(PROVIDED MATERIAL Opens)

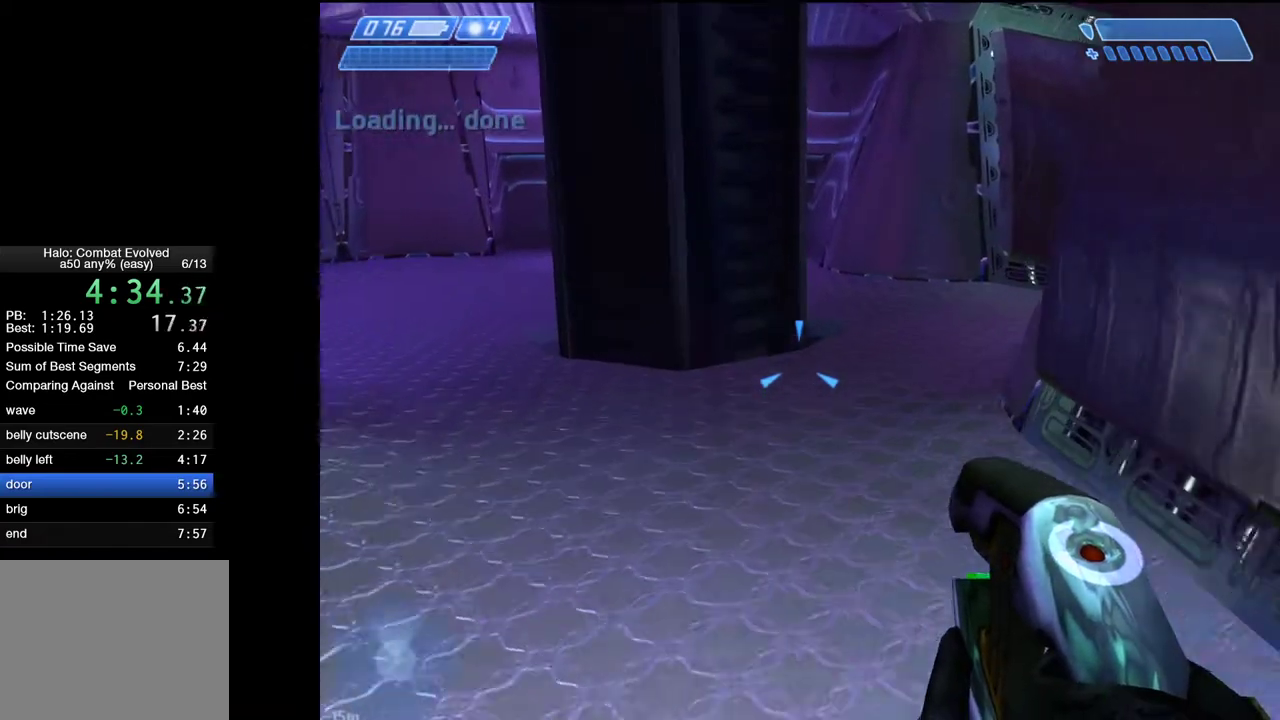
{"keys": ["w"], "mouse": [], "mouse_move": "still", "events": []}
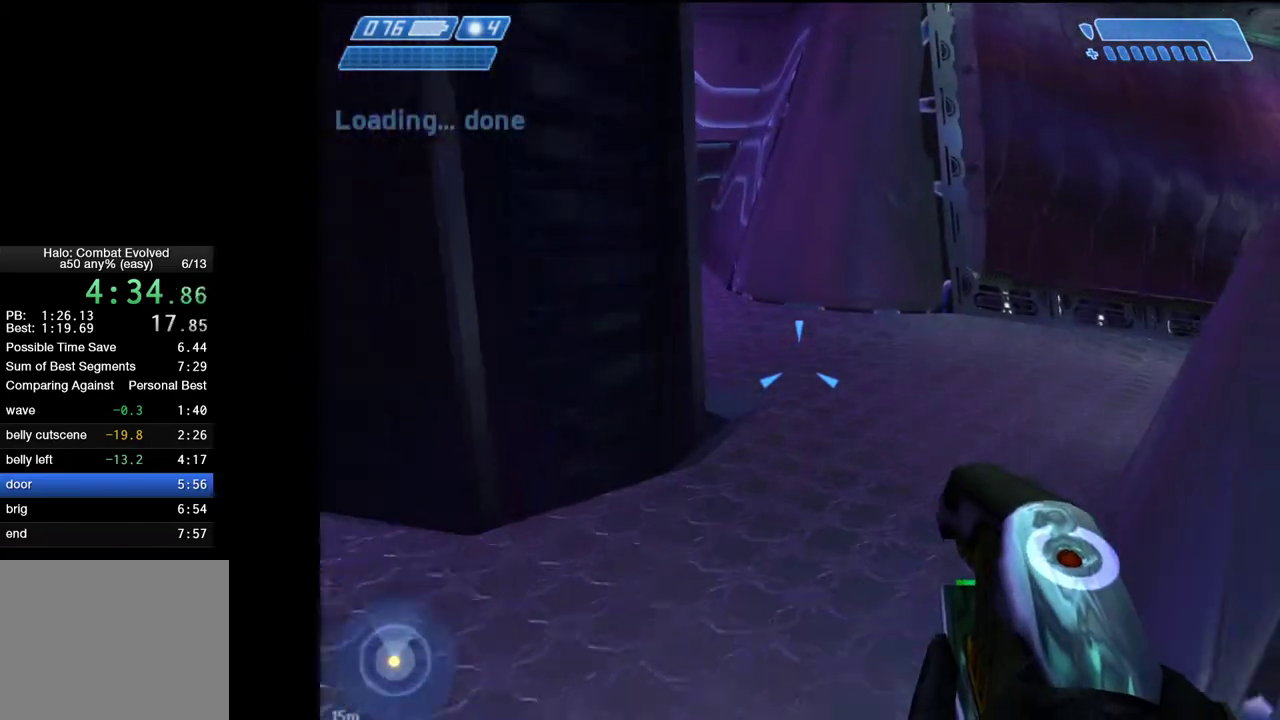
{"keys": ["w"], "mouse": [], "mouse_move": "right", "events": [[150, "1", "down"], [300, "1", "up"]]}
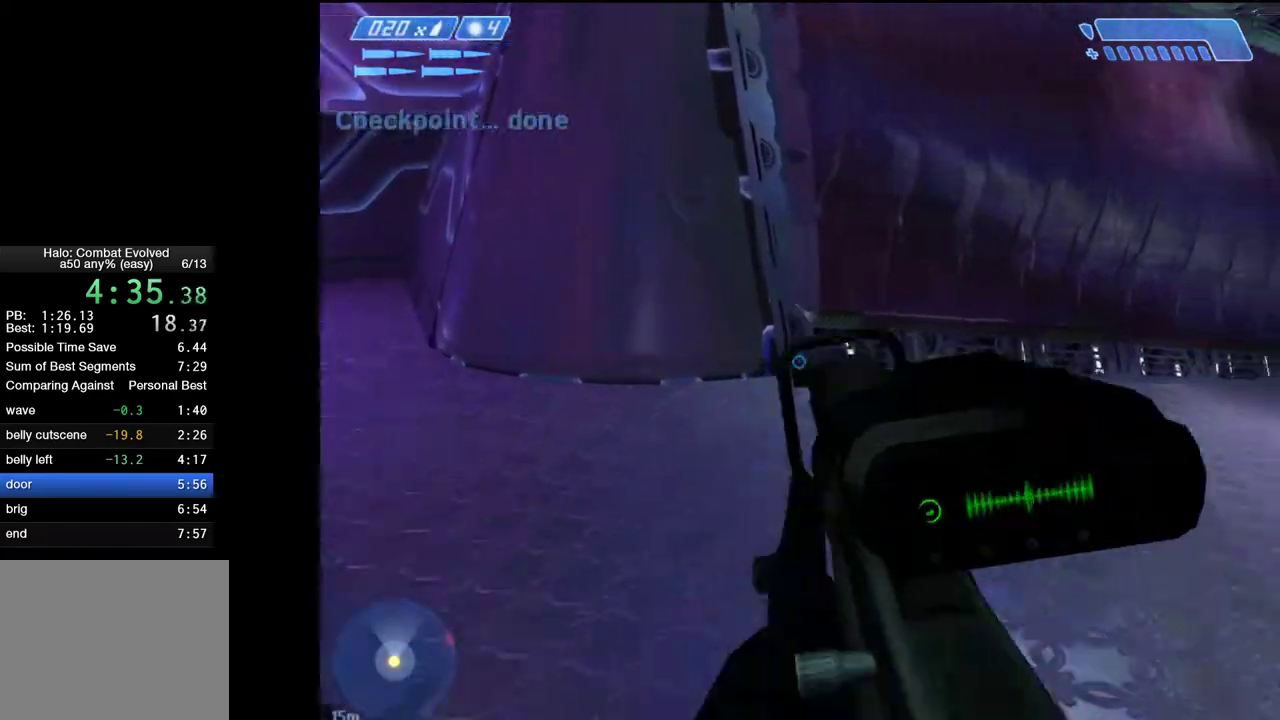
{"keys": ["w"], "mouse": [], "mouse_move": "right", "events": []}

(PROVIDED MATERIAL Closes)

_EXERCISE INSTRUCTIONS_: An exact reproduction of the data is required, with pictures excluded.

_SOLUTION_:
{"keys": ["w"], "mouse": [], "mouse_move": "still", "events": []}
{"keys": ["w"], "mouse": [], "mouse_move": "right", "events": [[150, "1", "down"], [300, "1", "up"]]}
{"keys": ["w"], "mouse": [], "mouse_move": "right", "events": []}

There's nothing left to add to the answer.